- **Your task**
Whenever a line below includes "thumb", add it to the tally, then give the total and nothing more.

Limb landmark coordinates
※ ※ ※

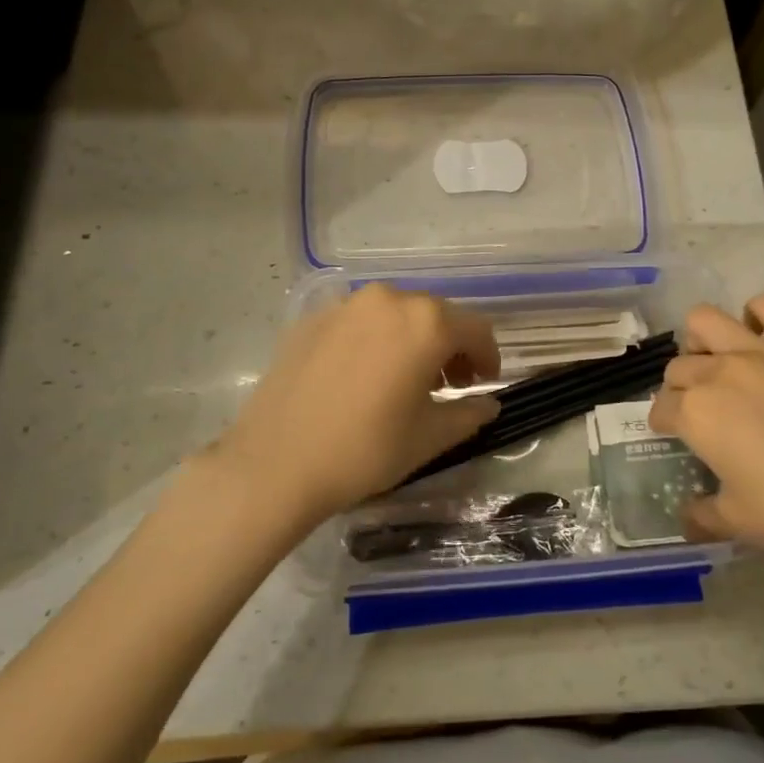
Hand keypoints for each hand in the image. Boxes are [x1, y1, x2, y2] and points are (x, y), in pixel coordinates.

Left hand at [209, 285, 500, 521]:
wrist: (274, 463)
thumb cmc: (365, 450)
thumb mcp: (429, 437)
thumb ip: (469, 414)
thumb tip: (489, 404)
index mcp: (426, 323)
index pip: (476, 329)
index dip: (488, 357)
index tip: (483, 384)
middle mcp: (388, 300)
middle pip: (436, 315)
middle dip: (450, 347)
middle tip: (448, 384)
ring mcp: (346, 305)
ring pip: (396, 314)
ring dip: (413, 340)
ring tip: (405, 379)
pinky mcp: (312, 318)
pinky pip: (359, 321)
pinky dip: (375, 340)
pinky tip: (362, 376)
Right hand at [648, 296, 763, 584]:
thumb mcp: (739, 524)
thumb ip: (701, 516)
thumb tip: (686, 518)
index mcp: (696, 413)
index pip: (660, 408)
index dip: (663, 423)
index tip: (674, 435)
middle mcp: (718, 372)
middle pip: (679, 366)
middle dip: (680, 387)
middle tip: (701, 410)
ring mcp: (760, 351)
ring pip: (705, 320)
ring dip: (701, 341)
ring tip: (718, 363)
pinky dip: (757, 315)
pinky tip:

※ ※ ※

- **Exercise response**
7